Die Regulierungsbehörde für Telekommunikation und Post soll neue Aufgaben bekommen. Wirtschaftsminister Clement will den Regulierern angeblich nun auch den Strom- und Gasmarkt anvertrauen.

Hamburg - Die Regulierungsbehörde für Telekommunikation und Post (RegTP) soll künftig auch für den Strom- und Gasmarkt zuständig sein. Das berichtet das Nachrichtenmagazin DER SPIEGEL unter Hinweis auf Pläne des Bundeswirtschaftsministeriums. Begründet werde diese Aufgabenausweitung mit der Erfahrung der RegTP und ihres Präsidenten Matthias Kurth bei der Durchsetzung von Wettbewerb auf früher monopolistisch geprägten Märkten, hieß es.

Bundeswirtschaftsminister Wolfgang Clement sagte der "Welt am Sonntag", er sei ein Anhänger von freiwilligen Regelungen, wo immer es gehe. Aber leider sei es nicht gelungen, Verbände-Vereinbarungen für Strom und Gas zu Stande zu bringen. "Deshalb werden wir in der zweiten Jahreshälfte eine Regulierungsbehörde aufbauen, die für Wettbewerb in diesem Bereich sorgt", erklärte der Minister.

Dem SPIEGEL zufolge will Clement seine Entscheidung Ende August der EU-Kommission mitteilen. Die Brüsseler Behörde hatte in den vergangenen Jahren stets gemahnt, in Deutschland fehle eine durchsetzungsstarke Regulierungsbehörde im Energiebereich. Bislang hätten sich die Altmonopolisten wie Eon oder RWE  in Verhandlungen mit den neuen Anbietern dank ihrer Marktmacht meist zu Lasten des Wettbewerbs durchsetzen können, monieren Kritiker.

Hitze macht Stromerzeugern zu schaffen

Derweil bekräftigten die Energiekonzerne angesichts der Furcht vor möglichen Stromausfällen, sie würden trotz der Hitzewelle alles daran setzen, eine sichere Versorgung zu garantieren. Der Verband der Elektrizitätswirtschaft (VDEW) erklärte, beim Stromverbrauch gebe es in Deutschland derzeit "keinen ungewöhnlichen Zuwachs".

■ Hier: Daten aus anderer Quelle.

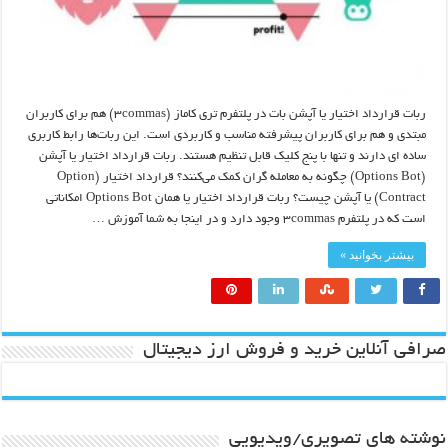
ربات قرارداد اختیار یا آپشن بات در پلتفرم تری کاماز (۳commas) هم برای کاربران
مبتدی و هم برای کاربران پیشرفته مناسب و کاربردی است. این ربات‌ها رابط کاربری
ساده ای دارند و تنها با پنج کلیک قابل ‌تنظیم هستند. ربات‌ قرارداد اختیار یا آپشن
(Options Bot) چگونه به معامله گران کمک می‌کنند؟ قرارداد اختیار (Option
Contract) یا آپشن چیست؟ ربات‌ قرارداد اختیار یا همان Options Bot امکاناتی
است که در پلتفرم ۳commas وجود دارد و در اینجا به شما آموزش …
بیشتر بخوانید »
صرافی آنلاین خرید و فروش ارز دیجیتال
نوشته های تصویری/ویدیویی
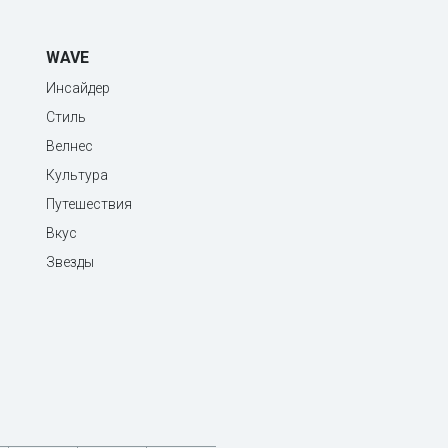
WAVE
Инсайдер
Стиль
Велнес
Культура
Путешествия
Вкус
Звезды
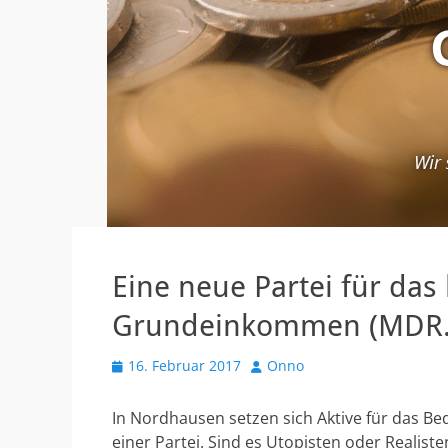
Eine neue Partei für da
Grundeinkommen (MDR.
V
16. Februar 2017
A
Onno
e
u
r
t
In Nordhausen setzen sich Aktive für das B
ö
o
einer Partei. Sind es Utopisten oder Realiste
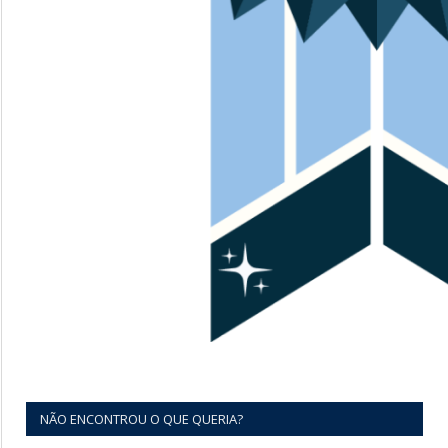
NÃO ENCONTROU O QUE QUERIA?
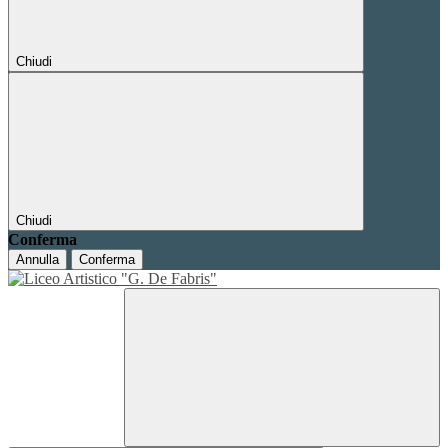
Chiudi
Chiudi
Conferma
Annulla
Conferma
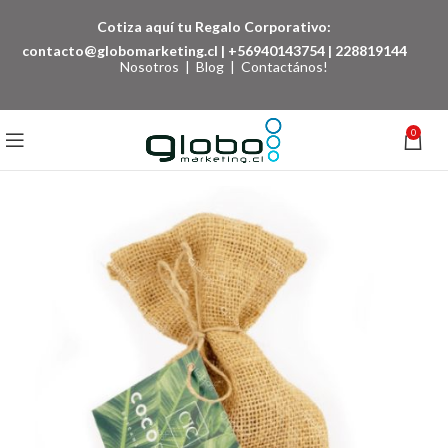
Cotiza aquí tu Regalo Corporativo:
contacto@globomarketing.cl
|
+56940143754
|
228819144
Nosotros
|
Blog
|
Contactános!
0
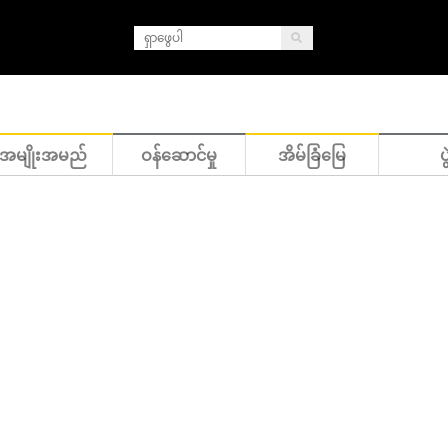
အမျိုးအမည်
ဝန်ဆောင်မှု
အိမ်ခြံမြေ
ပွ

Die Hitze in ganz Europa bewirke aber verstärkte Nachfrage, die zusammen mit Produktionsausfällen im europäischen Verbund streckenweise auch zu stark steigenden Preisen an der Strombörse in Deutschland geführt habe. Die Versorgungslage sei aber stabil und es werde alles getan, um Störungen zu vermeiden. "Die rund 900 Stromunternehmen in Deutschland setzen alles dran, die Versorgung trotz des weiterhin extremen Wetters zu sichern", versicherte der VDEW.

Aufruf zum Stromsparen

Die "Berliner Zeitung" hatte am Samstag berichtet, Sprecher großer Energiekonzerne wollten regional begrenzte vorübergehende Stromausfälle nicht mehr ausschließen, sollte die Nachfrage nur geringfügig weiter steigen. Erschwerend käme hinzu, dass Frankreich seine Stromlieferungen nach Deutschland eingestellt habe. Stattdessen importiere Frankreich jetzt Strom aus Deutschland. Auch zahlreiche deutsche Reaktoren müssen mit gedrosselter Leistung arbeiten, weil ihr Kühlwasser die Flüsse sonst zu sehr erhitzen würde.

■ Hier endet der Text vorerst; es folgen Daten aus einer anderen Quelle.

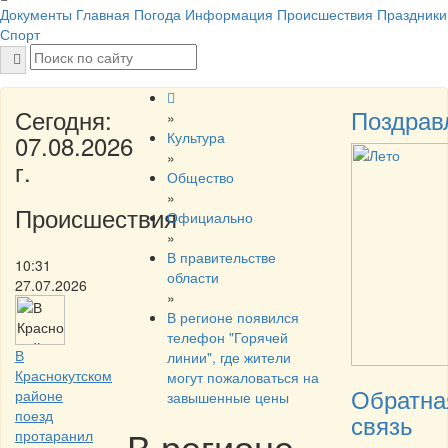
Документы
Главная
Погода
Информация
Происшествия
Праздники
Спорт
Сегодня:
Поздрав
»
Культура
07.08.2026
»
г.
Общество
»
Происшествия
Официально
»
В правительстве
10:31
области
27.07.2026
»
В регионе появился
телефон "Горячей
В
линии", где жители
Краснокутском
могут пожаловаться на
Обратна
районе
завышенные цены
поезд
связь
В регионе
протаранил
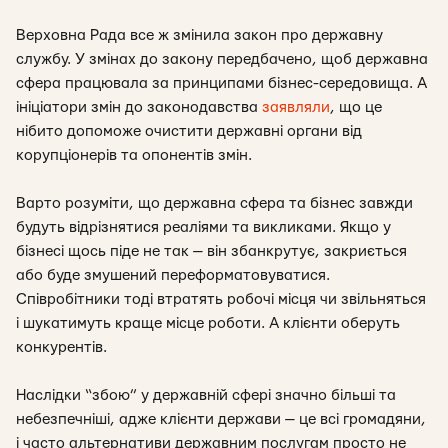
Верховна Рада все ж змінила закон про державну
службу. У змінах до закону передбачено, щоб державна
сфера працювала за принципами бізнес-середовища. А
ініціатори змін до законодавства
заявляли
, що це
нібито допоможе очистити державні органи від
корупціонерів та опонентів змін.
Варто розуміти, що державна сфера та бізнес завжди
будуть відрізнятися реаліями та викликами. Якщо у
бізнесі щось піде не так — він збанкрутує, закриється
або буде змушений переформатовуватися.
Співробітники тоді втратять робочі місця чи звільняться
і шукатимуть краще місце роботи. А клієнти оберуть
конкурентів.
Наслідки “збою” у державній сфері значно більші та
небезпечніші, адже клієнти держави — це всі громадяни,
і часто альтернативи державним послугам просто не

Sowohl RWE wie Eon hätten bestätigt, dass ihre vorhandenen Stromerzeugungsmöglichkeiten nunmehr zu 100 Prozent ausgereizt seien. Das gelte auch für andere europäische Stromunternehmen.

Angesichts der hitzebedingten Drosselung großer Kraftwerke hatte die Energie Baden-Württemberg (EnBW) am Freitag die Bevölkerung zum Stromsparen aufgerufen. Der niedrige Wasserstand und deutlich höhere Gewässertemperaturen führten zu Einschränkungen bei der Stromproduktion.